Instruction: Reproduce the material line for line, from its first line through the line that contains "Os comentários não".

(Data for analysis Opens)

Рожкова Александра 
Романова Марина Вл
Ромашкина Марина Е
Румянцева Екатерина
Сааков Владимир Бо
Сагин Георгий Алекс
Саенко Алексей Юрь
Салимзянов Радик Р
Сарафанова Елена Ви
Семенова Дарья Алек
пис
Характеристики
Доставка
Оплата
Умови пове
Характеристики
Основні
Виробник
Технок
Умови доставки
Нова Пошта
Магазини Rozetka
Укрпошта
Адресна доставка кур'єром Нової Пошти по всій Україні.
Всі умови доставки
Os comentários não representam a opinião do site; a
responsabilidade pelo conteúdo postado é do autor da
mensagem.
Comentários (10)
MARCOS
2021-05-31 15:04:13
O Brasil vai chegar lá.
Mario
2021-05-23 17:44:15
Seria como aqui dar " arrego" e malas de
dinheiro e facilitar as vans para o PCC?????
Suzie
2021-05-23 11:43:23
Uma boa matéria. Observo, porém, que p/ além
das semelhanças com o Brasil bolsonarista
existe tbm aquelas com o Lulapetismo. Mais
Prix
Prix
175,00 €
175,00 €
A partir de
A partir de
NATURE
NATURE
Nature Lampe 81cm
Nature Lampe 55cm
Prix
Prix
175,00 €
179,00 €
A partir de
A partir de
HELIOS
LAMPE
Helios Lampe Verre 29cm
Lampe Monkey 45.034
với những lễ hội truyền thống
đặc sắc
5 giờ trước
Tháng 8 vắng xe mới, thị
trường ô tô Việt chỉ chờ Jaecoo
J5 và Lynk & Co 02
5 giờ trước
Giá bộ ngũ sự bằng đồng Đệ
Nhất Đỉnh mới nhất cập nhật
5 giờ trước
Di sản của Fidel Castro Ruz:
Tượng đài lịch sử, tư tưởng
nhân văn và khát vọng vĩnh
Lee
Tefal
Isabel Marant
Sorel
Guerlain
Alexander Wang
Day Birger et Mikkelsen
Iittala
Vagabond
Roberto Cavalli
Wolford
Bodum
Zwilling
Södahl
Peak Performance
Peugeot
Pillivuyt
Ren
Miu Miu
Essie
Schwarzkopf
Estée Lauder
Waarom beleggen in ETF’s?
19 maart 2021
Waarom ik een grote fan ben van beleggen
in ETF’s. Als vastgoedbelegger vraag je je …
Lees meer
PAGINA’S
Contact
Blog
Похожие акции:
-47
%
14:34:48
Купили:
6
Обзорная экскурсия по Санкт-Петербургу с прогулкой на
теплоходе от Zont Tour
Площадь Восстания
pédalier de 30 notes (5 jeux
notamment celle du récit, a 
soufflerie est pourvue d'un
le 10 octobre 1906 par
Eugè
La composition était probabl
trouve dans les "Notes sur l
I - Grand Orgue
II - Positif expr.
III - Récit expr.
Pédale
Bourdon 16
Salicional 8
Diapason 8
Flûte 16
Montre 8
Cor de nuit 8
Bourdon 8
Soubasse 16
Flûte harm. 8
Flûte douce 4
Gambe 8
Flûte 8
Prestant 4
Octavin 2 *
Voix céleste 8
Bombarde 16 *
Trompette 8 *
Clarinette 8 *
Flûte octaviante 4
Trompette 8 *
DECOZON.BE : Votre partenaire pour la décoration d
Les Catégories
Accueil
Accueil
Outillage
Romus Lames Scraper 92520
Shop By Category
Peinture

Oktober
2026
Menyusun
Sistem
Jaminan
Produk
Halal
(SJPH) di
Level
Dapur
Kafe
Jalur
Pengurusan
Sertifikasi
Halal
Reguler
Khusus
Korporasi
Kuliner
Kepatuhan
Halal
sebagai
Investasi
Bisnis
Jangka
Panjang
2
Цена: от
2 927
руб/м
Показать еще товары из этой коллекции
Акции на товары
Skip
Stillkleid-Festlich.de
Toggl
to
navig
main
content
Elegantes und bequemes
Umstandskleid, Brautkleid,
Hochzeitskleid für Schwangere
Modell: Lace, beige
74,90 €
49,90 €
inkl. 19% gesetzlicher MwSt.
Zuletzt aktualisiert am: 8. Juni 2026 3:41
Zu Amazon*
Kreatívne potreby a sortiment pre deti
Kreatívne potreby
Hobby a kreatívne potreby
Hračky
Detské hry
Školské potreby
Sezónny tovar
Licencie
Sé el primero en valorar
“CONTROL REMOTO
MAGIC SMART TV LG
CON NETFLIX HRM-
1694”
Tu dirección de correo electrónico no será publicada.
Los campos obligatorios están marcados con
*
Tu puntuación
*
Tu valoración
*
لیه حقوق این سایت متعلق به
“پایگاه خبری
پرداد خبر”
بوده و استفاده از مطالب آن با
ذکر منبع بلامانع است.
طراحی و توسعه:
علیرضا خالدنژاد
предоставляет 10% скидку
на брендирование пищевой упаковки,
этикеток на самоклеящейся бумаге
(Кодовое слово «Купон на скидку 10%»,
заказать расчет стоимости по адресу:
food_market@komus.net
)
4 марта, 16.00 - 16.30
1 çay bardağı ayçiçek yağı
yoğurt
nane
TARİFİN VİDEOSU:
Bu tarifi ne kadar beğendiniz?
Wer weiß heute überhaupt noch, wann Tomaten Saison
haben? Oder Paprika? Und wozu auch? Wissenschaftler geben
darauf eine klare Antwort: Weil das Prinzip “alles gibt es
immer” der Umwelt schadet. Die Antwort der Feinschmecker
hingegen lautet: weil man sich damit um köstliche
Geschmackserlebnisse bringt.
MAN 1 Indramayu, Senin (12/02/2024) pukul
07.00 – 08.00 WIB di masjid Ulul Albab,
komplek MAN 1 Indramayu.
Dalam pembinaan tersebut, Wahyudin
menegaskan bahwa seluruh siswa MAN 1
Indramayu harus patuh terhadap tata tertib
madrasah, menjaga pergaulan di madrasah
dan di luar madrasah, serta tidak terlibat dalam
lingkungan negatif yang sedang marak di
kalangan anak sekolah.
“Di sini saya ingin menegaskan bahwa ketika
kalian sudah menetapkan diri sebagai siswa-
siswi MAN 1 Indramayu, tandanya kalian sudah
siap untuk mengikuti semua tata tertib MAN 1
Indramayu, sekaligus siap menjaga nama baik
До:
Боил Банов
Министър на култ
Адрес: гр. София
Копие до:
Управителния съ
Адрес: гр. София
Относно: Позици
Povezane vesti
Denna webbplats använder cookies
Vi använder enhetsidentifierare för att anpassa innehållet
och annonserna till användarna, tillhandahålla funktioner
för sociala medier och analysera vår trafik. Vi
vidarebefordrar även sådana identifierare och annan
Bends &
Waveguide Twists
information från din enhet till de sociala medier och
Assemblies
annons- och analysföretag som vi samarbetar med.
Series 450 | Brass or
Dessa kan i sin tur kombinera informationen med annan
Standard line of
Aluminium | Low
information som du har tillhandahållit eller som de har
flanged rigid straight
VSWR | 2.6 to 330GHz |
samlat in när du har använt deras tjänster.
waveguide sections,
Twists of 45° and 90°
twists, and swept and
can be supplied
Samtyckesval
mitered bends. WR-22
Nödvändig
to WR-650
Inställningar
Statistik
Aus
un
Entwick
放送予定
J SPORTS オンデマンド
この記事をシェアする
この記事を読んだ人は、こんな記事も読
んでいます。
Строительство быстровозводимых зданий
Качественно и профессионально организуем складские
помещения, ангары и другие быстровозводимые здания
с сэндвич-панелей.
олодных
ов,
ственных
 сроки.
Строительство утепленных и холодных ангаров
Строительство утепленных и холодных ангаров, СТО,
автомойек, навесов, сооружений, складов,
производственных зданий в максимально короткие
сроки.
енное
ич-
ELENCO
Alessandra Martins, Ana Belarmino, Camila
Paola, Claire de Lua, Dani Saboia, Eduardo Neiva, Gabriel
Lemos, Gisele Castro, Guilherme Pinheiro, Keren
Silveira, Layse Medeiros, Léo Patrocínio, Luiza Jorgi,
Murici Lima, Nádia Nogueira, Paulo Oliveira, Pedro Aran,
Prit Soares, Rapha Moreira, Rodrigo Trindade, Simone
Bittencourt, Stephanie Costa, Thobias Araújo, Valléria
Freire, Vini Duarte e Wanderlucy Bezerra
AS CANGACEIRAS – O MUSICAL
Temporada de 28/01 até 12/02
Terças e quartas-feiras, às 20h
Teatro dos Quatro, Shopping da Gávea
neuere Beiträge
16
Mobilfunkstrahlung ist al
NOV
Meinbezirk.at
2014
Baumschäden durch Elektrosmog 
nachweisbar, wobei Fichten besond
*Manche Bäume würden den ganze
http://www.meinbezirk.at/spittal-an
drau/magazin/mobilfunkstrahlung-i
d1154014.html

(Data for analysis Closes)

Answer area:
Рожкова Александра 
Романова Марина Вл
Ромашкина Марина Е
Румянцева Екатерина
Сааков Владимир Бо
Сагин Георгий Алекс
Саенко Алексей Юрь
Салимзянов Радик Р
Сарафанова Елена Ви
Семенова Дарья Алек
пис
Характеристики
Доставка
Оплата
Умови пове
Характеристики
Основні
Виробник
Технок
Умови доставки
Нова Пошта
Магазини Rozetka
Укрпошта
Адресна доставка кур'єром Нової Пошти по всій Україні.
Всі умови доставки
Os comentários não representam a opinião do site; a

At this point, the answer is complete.